→ **Given data**
-*-*-
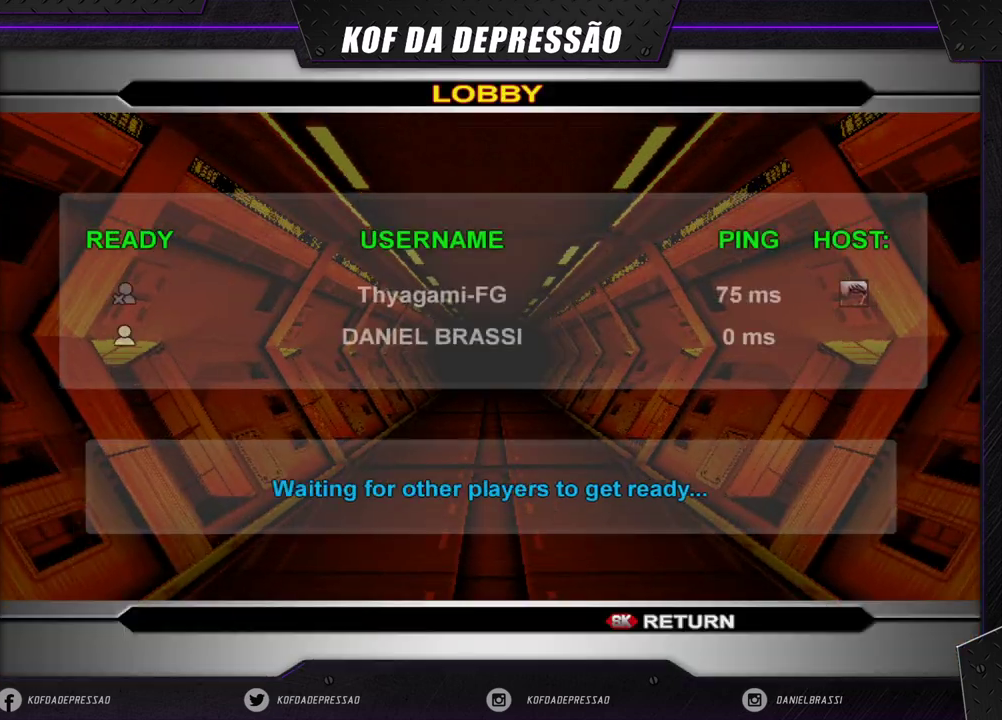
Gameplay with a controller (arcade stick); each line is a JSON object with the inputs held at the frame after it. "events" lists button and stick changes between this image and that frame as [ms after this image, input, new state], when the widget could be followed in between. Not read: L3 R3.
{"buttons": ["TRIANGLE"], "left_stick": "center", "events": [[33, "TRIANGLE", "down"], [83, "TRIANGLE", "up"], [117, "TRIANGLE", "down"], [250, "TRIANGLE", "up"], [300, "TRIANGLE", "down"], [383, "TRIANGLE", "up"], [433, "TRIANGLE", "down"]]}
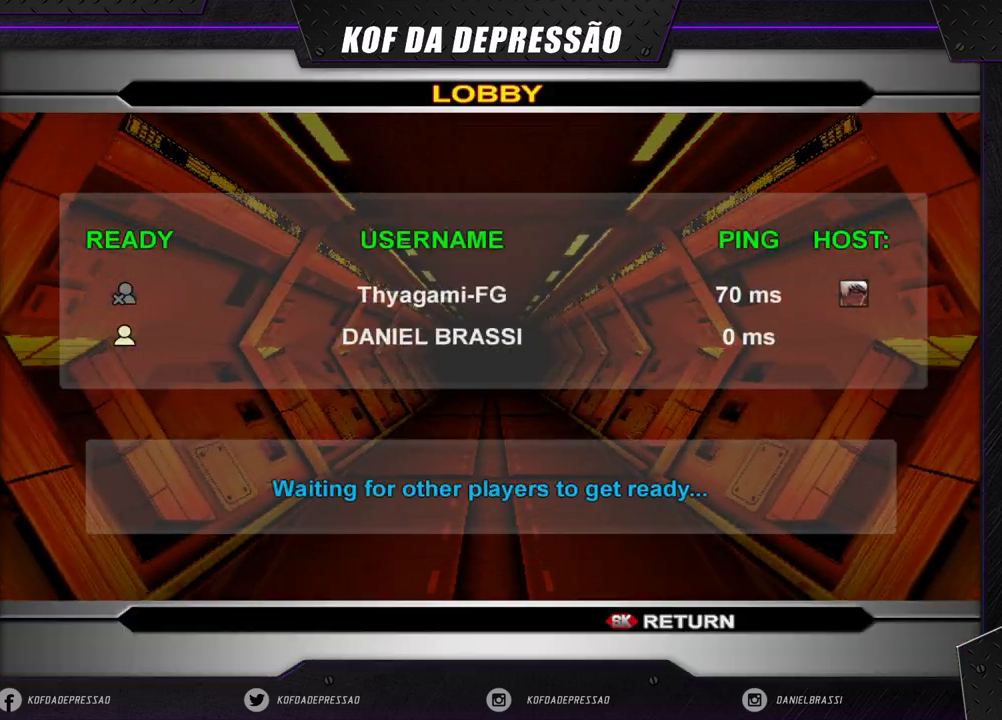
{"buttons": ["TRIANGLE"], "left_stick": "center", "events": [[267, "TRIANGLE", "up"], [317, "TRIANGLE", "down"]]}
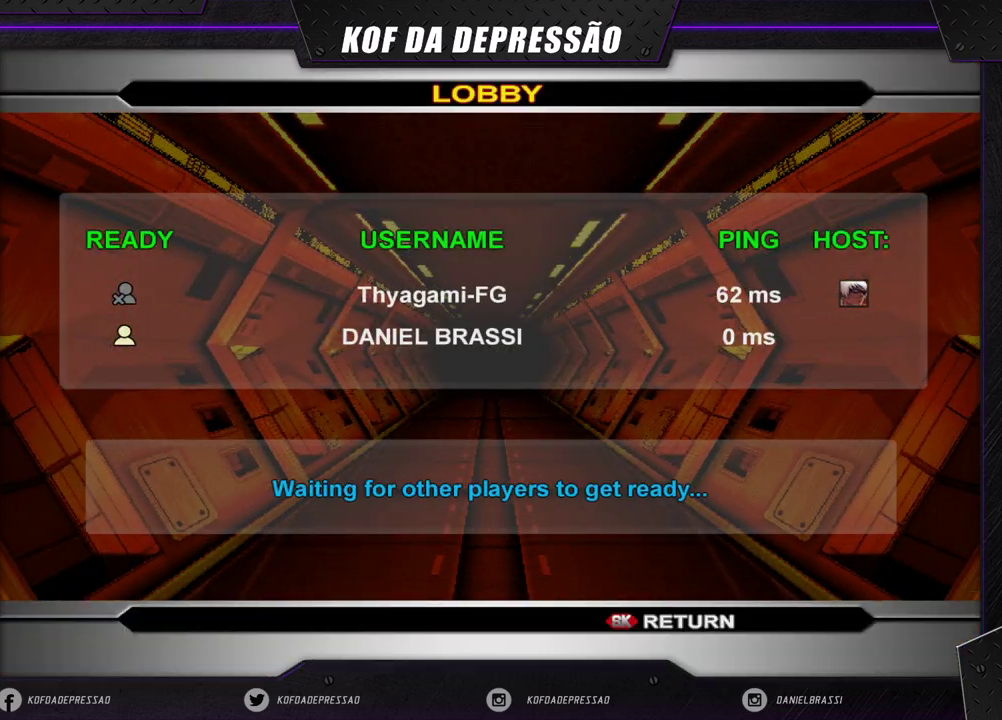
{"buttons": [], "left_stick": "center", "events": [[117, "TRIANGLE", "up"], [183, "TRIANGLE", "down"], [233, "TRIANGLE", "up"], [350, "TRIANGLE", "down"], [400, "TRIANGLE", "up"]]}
-*-*-
→ **Assigned task**
Only a number is needed: how many lines of the material above contain "center"?

→ **Task result**
3